Japanese tattoos have a long history, going back to the Edo period from 1600-1861. As shown in the museum, tattoos are not merely designs on skin or contemporary pop art. The detailed traditional work displayed is akin to hand painted art on woodprints, on kites, in printmaking and in calligraphy. However, some practitioners in the West have tried to copy Japanese tattoos without understanding or honoring the symbols and traditions displayed. The exhibit tries to address this with some side by side examples of old art displaying warriors and dragons alongside the tattooed representations created by the artists whose work is included in the show.
The JANM exhibition in L.A. has on display Japanese-influenced body art from seven internationally known tattoo artists: Chris Horishiki Brand, Yokohama Horiken, Horitaka, Horitomo, Junii, Miyazo and Shige, as well as selected works done by others. These artists show the spectrum of Japanese tattooing today through the various photographs shown, including life-sized pictures of people who have full-body tattoos.
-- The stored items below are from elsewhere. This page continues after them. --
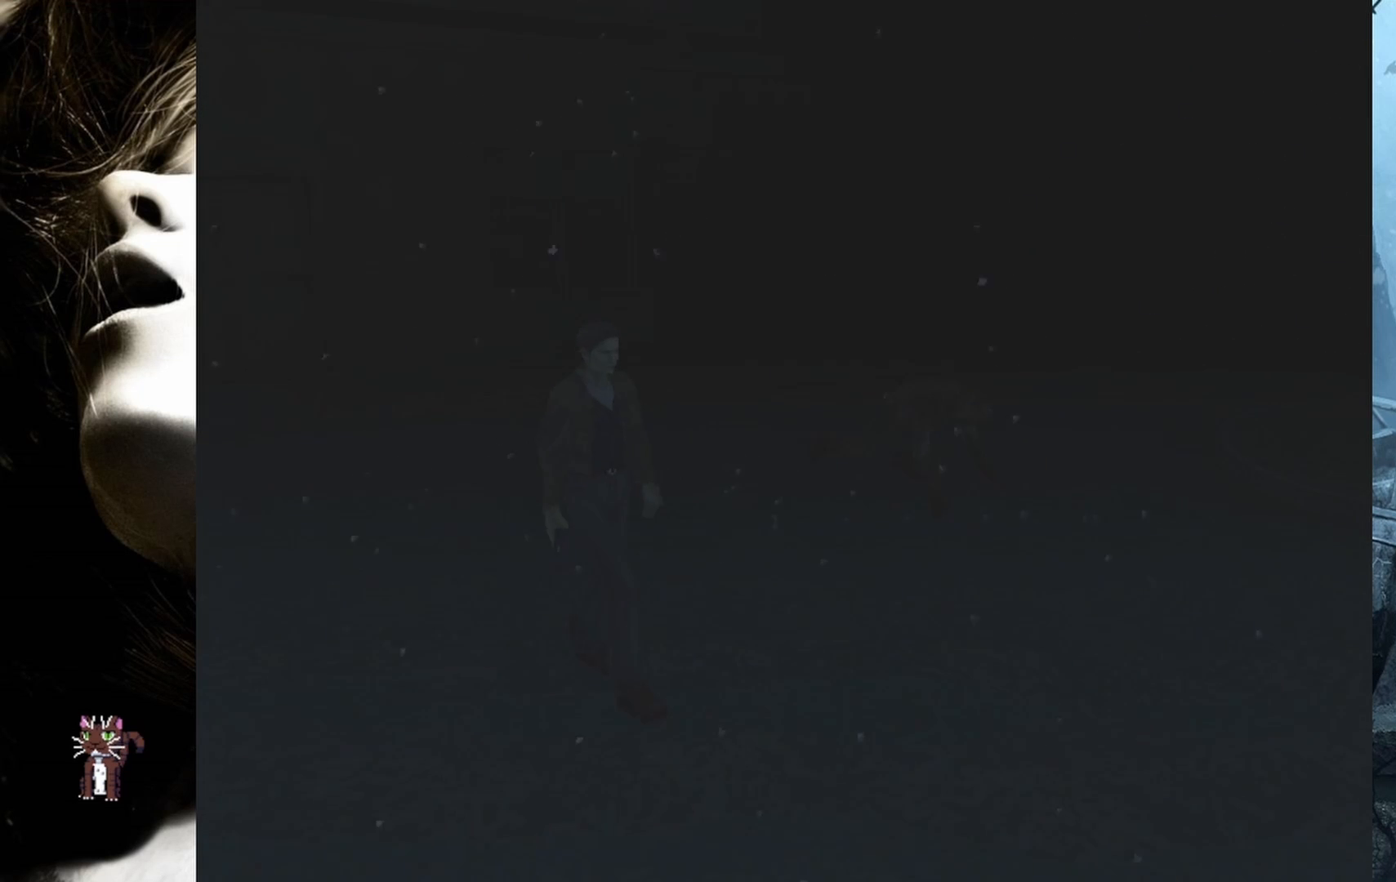
{"buttons": ["DPAD_UP"], "events": []}
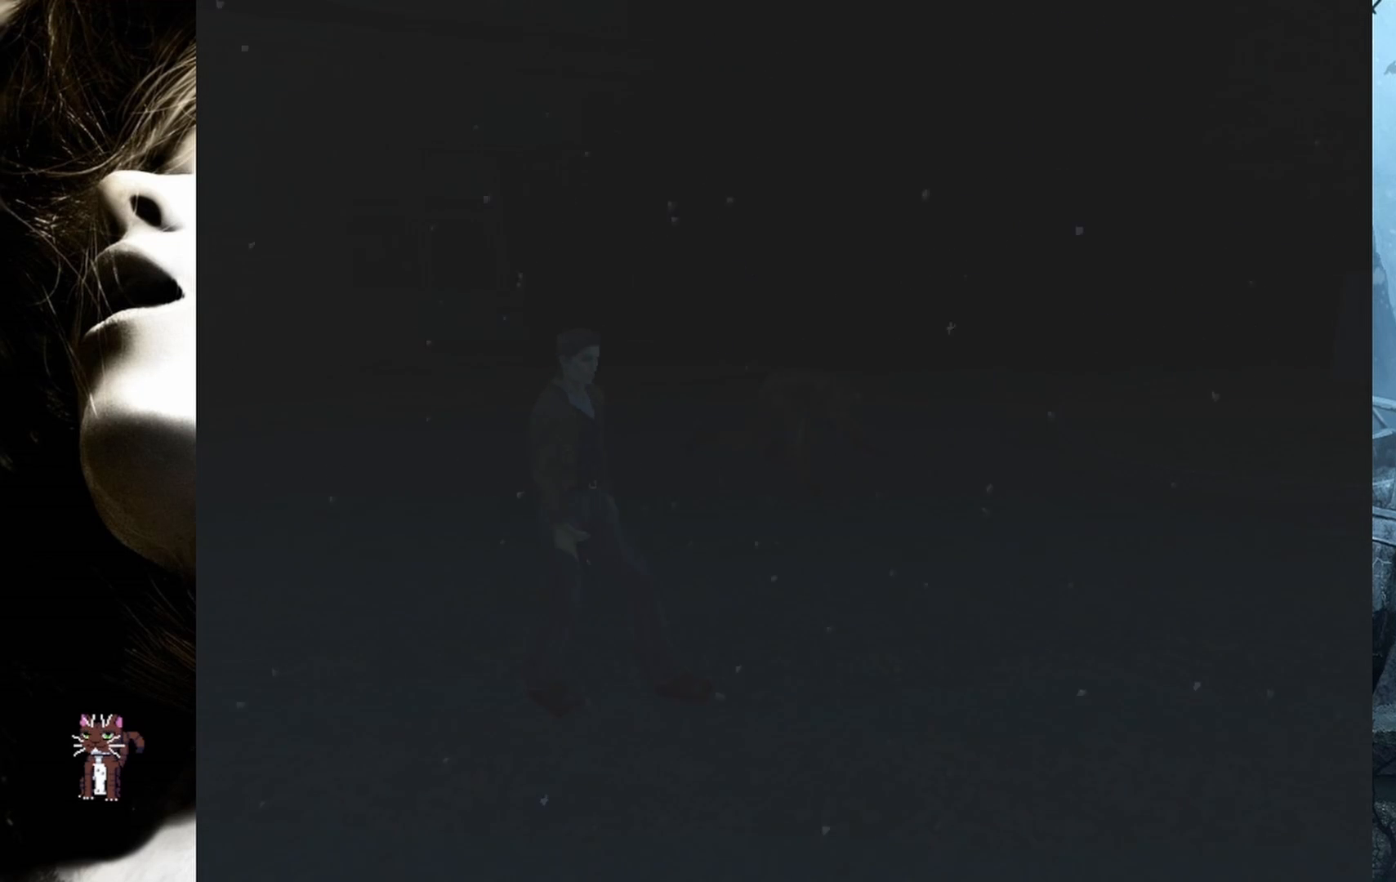
{"buttons": ["DPAD_UP"], "events": []}
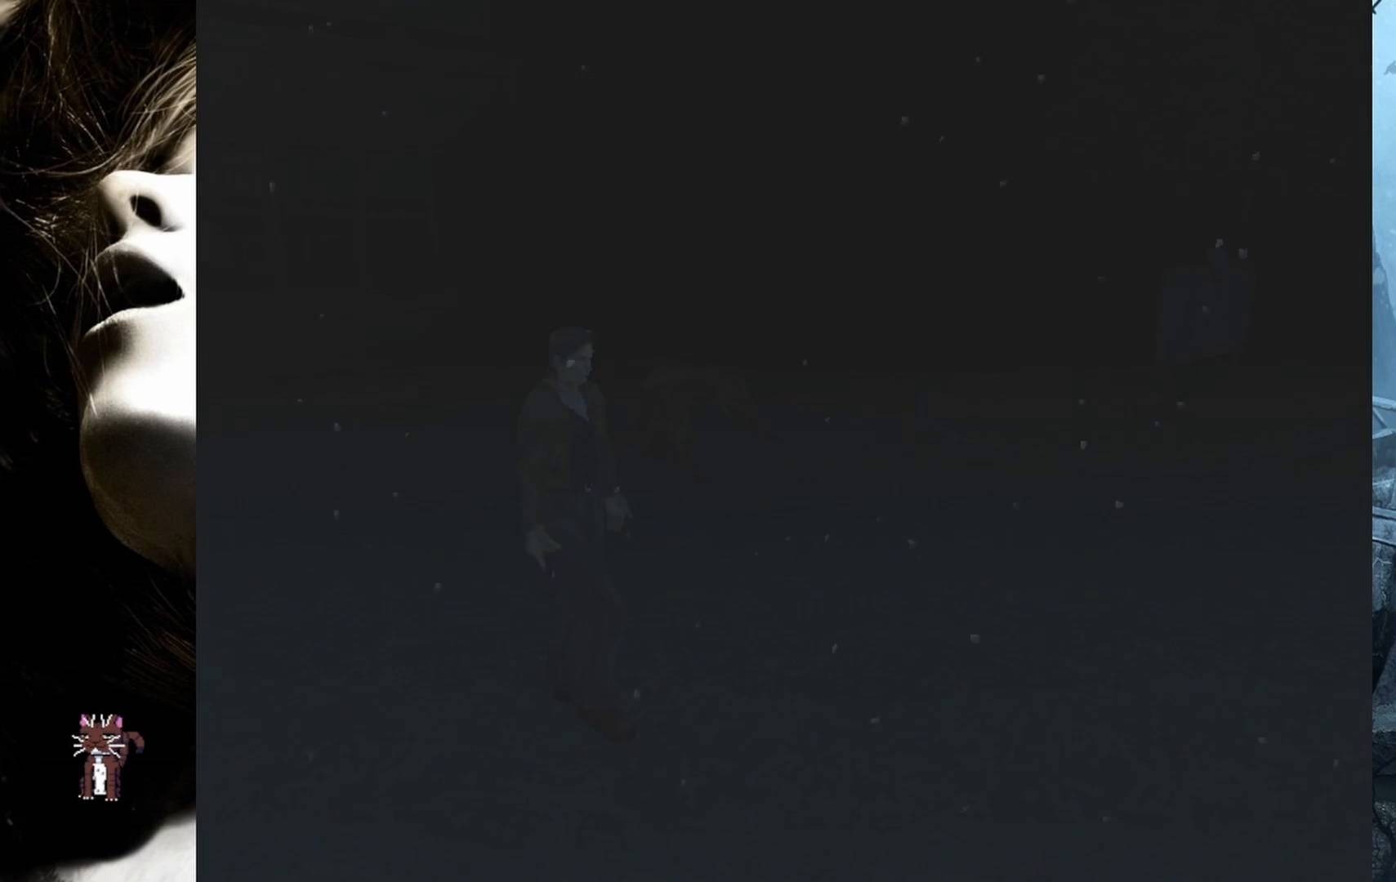
{"buttons": ["DPAD_UP", "DPAD_LEFT"], "events": [[467, "DPAD_LEFT", "down"]]}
While they have been around for a long-time and have a rich history there, tattoos are typically taboo in Japan. This negative attitude partly stems from the historical practice of permanently marking criminals with tattoos. It also derives from the fact that the yakuza organized-crime syndicate members also displayed tattoos. Some resorts, gyms and other public places in which people typically bare their skin, reportedly have signs that forbid exposing tattoos.
JANM wants to help shed any negative perceptions or stigma attached to tattoos. As JANM president and CEO Greg Kimura phrased it, “We have an obligation to recognize this cultural inheritance and to honor it …” even if, as he acknowledged, it continues to have an outlaw association in Japan. He also expressed the “provocative and radical argument” that Japanese tattooing should be viewed as a full-fledged art form that can be traced to wood block prints from the 1600s.
The Japanese tattoo art display at the Japanese American National Museum in downtown Los Angeles continues through September 14. The JANM is open 11 a.m. to 5 p.m., except Thursday (when it is open until 8 p.m.). The museum is closed on Mondays.